Wall Street’s war bullishness

Posted on Wednesday 19 March 2003

Daniel Gross’s profile of Wall Street’s war bullishness in Slate raises an interesting issue: to what extent is this week’s bull run a vote that this war is good for the U.S. economy? Gross argues that essentially, it’s 90s-style herd mentality returning:

In this odd time - war declared but not yet started - the first casualty is the fundamentals. Market watchers had long predicted that the market would rally once the uncertainty about war in Iraq was resolved. When the Bush administration ended the doubt with its Monday ultimatum, a massive rally followed. The S&P 500 rose 3.54 percent and the Nasdaq rose 3.88 percent. The rise was particularly impressive since it came in the face of the sort of data that, in ordinary times, likely would have dragged the indices down.
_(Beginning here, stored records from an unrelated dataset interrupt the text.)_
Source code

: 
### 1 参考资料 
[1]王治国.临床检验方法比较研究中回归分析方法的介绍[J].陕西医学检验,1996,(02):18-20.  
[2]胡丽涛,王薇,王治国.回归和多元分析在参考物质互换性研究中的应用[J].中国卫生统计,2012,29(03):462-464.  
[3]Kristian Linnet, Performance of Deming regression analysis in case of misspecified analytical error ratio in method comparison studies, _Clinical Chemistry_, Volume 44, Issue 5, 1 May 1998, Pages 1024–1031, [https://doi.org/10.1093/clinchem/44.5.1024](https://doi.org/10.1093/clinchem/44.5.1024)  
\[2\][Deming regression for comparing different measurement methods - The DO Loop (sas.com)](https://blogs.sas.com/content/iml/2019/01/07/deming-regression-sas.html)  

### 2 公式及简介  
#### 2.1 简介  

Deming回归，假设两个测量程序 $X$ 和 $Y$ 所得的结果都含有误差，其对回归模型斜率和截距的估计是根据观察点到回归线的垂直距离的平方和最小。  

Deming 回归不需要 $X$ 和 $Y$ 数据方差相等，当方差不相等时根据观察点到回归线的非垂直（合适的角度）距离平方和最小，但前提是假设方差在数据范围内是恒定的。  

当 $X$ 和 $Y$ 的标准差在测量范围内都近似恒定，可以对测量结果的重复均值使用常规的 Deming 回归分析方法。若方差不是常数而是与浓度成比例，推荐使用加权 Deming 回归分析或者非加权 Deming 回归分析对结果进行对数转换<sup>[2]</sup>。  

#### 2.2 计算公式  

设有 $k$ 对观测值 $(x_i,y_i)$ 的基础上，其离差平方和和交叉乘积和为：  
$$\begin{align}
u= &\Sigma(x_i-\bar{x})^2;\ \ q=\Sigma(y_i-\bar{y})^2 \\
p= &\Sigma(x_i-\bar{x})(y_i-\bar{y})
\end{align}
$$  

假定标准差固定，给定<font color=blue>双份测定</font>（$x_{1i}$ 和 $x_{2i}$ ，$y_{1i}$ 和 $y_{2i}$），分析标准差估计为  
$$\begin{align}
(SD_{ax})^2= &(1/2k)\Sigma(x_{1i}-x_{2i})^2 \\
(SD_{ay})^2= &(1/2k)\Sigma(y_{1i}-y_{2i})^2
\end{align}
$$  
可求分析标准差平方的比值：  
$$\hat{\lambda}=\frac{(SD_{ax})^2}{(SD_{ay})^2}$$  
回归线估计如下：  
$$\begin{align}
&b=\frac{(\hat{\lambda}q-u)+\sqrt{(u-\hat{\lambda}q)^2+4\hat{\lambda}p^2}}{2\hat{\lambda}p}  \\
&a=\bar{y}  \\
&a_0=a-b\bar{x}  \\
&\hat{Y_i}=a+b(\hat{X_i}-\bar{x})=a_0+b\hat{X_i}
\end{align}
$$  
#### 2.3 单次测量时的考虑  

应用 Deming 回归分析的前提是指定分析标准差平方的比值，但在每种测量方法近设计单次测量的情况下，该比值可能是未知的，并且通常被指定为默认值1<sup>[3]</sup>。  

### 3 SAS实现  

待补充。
Like I’ve argued before, the leftist notion that this war is being pursued for profit just does not hold. What the rising prices of the last couple days’ trading likely reflects is the conventional wisdom (see this analyst’s take for instance) that nothing fundamental about the economy is wrong, it’s simply that markets are made jittery by the uncertainty of war. It doesn’t matter if the conventional wisdom is wrong or even that some investors or analysts disagree with it. In the short run, the market follows that direction. As Gross notes, “On Monday, when the rising tide lifted even leaky boats, it seemed like 1999 all over again.”